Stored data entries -
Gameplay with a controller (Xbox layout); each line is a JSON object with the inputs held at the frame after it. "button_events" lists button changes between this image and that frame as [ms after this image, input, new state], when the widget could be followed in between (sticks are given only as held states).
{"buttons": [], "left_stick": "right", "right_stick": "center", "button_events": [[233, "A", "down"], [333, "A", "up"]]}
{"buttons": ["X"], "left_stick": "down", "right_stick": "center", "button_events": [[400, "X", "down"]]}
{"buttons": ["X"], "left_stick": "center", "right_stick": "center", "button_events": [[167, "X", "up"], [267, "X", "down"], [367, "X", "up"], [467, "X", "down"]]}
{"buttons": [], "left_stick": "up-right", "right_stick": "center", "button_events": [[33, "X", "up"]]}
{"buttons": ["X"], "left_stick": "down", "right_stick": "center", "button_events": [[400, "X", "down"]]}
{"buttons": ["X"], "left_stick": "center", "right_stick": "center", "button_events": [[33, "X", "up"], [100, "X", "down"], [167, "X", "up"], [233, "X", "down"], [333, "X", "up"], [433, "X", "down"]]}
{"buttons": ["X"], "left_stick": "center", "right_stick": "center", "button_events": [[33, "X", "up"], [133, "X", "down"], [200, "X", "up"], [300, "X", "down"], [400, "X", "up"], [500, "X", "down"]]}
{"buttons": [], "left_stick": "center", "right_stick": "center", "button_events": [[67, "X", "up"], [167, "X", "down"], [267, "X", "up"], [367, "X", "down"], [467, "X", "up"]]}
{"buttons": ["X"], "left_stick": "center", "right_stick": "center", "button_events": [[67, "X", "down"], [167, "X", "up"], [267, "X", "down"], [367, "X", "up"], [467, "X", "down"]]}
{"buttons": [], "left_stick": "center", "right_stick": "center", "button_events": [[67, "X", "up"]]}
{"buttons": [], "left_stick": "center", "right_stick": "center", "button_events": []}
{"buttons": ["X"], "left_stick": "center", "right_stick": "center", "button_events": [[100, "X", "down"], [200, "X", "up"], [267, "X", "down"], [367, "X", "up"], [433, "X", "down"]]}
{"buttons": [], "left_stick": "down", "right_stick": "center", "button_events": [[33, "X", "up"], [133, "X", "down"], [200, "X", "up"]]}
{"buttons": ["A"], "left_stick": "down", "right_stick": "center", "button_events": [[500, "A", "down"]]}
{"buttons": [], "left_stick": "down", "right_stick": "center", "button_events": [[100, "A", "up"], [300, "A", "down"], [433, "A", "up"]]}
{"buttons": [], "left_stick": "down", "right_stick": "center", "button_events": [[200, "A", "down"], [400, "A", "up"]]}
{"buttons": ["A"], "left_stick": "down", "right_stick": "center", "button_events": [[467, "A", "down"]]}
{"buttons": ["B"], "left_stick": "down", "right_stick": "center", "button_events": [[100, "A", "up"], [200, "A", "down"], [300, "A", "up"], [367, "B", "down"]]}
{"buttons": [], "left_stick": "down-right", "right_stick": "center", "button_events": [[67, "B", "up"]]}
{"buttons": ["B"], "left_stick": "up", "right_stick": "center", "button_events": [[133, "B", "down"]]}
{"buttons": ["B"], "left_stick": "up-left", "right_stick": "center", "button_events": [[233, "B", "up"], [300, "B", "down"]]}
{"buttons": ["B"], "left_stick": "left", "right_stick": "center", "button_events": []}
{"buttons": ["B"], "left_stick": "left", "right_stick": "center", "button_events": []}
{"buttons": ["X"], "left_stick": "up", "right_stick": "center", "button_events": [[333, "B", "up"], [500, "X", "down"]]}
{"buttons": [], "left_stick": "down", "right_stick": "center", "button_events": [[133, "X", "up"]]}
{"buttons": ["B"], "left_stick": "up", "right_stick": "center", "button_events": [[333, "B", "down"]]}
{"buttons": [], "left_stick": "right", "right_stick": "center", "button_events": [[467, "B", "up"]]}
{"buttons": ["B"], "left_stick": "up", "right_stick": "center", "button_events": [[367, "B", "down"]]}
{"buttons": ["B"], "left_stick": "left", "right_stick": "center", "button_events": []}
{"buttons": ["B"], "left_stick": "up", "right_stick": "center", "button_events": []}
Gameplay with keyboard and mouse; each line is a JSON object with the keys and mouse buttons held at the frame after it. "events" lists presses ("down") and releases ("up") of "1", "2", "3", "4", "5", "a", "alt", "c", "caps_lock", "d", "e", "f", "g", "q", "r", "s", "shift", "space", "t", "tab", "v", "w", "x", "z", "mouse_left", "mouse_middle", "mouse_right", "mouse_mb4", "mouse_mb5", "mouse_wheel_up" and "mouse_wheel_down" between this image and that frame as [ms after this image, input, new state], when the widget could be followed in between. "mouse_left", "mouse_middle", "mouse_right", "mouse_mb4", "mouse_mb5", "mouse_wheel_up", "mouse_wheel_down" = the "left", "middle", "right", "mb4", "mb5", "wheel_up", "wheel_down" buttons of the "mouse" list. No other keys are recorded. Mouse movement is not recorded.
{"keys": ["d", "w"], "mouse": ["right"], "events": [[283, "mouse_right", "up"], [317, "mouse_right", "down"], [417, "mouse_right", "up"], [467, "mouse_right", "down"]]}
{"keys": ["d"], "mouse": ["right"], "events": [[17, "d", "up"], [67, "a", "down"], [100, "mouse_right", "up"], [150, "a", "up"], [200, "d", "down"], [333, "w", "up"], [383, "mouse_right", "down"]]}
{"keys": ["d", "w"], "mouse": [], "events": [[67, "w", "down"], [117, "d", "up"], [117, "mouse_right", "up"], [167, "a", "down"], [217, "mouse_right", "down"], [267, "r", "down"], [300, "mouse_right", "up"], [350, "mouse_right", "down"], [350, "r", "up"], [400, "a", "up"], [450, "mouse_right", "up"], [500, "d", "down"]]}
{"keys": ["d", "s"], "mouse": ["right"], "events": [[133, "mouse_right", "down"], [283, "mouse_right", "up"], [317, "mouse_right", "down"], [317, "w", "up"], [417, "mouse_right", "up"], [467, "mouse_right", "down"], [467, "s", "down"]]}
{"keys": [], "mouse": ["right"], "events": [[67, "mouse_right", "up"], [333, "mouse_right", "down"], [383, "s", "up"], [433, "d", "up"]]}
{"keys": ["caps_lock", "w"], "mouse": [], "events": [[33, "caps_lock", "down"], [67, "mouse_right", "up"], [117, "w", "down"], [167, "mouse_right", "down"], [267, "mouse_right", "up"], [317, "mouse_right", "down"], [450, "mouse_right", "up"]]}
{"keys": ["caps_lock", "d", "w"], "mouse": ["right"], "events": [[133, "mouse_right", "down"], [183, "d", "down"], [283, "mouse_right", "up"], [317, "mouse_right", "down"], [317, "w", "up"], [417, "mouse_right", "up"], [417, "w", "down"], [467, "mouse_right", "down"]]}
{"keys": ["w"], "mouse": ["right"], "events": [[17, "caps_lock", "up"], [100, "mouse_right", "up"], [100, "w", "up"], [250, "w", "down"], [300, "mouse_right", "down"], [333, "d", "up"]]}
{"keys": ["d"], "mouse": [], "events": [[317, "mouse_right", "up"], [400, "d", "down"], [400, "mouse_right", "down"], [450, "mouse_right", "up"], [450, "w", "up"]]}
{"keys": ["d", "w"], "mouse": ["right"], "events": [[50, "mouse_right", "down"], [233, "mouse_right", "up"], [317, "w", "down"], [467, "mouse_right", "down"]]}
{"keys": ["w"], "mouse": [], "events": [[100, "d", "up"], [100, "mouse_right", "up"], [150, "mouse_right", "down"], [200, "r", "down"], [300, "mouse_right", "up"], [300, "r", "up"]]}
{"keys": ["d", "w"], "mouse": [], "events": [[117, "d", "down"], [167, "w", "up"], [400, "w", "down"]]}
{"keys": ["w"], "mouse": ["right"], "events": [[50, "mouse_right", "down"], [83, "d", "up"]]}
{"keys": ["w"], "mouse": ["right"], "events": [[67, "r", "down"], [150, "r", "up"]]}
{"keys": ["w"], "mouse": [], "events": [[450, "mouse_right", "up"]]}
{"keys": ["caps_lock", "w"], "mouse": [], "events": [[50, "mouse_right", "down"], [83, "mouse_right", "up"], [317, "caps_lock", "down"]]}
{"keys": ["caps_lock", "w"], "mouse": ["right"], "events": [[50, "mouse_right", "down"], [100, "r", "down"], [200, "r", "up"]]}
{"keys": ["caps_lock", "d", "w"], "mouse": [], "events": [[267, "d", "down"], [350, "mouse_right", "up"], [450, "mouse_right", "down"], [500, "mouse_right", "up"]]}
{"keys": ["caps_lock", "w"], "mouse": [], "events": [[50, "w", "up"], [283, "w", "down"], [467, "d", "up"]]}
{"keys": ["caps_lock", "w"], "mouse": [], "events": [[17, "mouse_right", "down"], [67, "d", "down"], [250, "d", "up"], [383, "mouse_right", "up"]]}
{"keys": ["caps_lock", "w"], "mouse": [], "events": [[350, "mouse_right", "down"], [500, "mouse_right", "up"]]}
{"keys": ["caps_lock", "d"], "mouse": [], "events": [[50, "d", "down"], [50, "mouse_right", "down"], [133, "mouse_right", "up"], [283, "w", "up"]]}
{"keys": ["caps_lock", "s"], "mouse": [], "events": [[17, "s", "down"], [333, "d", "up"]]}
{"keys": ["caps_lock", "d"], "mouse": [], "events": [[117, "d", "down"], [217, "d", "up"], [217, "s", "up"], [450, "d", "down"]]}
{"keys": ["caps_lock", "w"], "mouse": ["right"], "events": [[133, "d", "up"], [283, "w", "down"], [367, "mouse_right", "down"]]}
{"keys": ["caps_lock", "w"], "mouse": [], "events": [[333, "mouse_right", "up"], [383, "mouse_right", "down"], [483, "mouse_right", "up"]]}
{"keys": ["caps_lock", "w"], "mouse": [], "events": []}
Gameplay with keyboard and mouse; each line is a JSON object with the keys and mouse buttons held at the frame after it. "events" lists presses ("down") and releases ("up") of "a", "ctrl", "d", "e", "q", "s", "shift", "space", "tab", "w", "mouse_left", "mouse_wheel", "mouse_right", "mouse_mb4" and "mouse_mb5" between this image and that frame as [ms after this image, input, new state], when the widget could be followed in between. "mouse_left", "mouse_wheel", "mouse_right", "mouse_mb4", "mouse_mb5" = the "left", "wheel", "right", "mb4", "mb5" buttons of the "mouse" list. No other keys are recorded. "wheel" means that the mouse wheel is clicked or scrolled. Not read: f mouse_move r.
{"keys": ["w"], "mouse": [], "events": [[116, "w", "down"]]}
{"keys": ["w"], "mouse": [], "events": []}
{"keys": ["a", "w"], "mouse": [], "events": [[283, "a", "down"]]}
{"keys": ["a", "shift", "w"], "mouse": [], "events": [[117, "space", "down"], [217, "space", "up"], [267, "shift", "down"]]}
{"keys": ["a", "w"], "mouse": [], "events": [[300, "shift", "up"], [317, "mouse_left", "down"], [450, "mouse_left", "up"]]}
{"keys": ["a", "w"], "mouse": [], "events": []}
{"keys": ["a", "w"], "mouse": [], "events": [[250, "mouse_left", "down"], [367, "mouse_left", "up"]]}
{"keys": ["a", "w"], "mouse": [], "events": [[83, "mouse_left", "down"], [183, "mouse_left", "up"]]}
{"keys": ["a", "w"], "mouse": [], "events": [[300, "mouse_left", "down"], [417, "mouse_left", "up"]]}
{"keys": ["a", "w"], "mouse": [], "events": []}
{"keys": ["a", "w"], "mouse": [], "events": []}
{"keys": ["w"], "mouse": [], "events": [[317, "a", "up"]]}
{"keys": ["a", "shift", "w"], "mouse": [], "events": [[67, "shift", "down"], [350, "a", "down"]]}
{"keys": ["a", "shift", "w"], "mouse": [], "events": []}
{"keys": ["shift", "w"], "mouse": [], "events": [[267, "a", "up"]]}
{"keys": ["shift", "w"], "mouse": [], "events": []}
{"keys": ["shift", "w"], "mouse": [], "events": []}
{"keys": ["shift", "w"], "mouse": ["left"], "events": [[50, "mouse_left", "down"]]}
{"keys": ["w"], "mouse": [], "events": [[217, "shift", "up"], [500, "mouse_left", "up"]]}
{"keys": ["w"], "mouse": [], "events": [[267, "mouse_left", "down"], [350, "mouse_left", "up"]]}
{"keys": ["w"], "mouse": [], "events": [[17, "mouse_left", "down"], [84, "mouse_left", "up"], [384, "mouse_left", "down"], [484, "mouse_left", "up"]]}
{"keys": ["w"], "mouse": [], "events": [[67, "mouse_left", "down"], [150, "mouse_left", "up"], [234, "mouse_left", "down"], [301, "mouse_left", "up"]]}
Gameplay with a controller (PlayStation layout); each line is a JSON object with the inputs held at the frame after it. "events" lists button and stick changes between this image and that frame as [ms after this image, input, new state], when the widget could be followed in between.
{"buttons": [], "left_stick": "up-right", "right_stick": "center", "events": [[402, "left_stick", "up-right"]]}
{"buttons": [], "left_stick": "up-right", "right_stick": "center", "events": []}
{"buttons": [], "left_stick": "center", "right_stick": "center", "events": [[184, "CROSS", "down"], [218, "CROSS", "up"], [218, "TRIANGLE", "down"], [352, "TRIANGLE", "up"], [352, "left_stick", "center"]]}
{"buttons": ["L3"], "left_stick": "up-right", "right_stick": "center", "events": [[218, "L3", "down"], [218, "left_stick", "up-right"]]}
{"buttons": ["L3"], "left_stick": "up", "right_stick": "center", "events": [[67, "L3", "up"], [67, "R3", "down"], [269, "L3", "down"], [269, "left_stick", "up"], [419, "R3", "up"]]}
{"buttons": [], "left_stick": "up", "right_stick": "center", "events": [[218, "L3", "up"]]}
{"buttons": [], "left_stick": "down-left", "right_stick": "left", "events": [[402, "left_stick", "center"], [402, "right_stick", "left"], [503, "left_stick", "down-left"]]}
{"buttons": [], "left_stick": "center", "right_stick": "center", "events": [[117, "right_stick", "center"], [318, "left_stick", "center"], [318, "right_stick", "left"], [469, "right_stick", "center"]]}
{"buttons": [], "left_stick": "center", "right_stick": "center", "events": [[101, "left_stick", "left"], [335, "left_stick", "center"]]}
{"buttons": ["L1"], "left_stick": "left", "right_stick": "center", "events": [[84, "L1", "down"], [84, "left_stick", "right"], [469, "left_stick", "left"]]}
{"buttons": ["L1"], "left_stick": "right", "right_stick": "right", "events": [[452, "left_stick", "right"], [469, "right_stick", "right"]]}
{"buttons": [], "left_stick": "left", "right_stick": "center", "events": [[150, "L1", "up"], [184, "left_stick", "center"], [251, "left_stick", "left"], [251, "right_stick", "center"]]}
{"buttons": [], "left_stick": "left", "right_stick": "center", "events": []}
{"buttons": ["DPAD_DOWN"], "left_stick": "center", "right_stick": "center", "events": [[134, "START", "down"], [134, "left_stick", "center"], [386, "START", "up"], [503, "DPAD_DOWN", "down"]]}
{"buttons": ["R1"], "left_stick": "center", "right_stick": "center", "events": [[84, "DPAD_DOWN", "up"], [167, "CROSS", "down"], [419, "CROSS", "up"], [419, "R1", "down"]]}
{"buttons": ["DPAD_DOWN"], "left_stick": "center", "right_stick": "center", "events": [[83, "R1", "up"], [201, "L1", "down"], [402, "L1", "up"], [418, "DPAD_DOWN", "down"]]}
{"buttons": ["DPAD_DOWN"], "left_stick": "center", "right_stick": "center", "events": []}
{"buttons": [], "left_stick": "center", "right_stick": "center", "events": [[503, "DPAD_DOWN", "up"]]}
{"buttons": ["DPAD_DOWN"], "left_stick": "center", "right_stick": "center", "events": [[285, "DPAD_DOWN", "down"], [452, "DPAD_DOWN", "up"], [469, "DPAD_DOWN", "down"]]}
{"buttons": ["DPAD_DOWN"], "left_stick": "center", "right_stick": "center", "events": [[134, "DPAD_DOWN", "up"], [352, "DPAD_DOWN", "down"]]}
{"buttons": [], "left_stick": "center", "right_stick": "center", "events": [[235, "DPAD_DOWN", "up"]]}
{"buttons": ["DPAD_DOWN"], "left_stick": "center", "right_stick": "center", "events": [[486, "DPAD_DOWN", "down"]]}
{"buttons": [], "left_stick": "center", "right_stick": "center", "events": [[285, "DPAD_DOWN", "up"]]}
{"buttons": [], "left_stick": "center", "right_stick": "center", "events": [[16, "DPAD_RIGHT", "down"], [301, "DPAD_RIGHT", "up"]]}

YOUR GOAL -
Look through the entries, and return every line that the word "CROSS" appears in.

RESULT FOR THIS TASK -
{"buttons": [], "left_stick": "center", "right_stick": "center", "events": [[184, "CROSS", "down"], [218, "CROSS", "up"], [218, "TRIANGLE", "down"], [352, "TRIANGLE", "up"], [352, "left_stick", "center"]]}
{"buttons": ["R1"], "left_stick": "center", "right_stick": "center", "events": [[84, "DPAD_DOWN", "up"], [167, "CROSS", "down"], [419, "CROSS", "up"], [419, "R1", "down"]]}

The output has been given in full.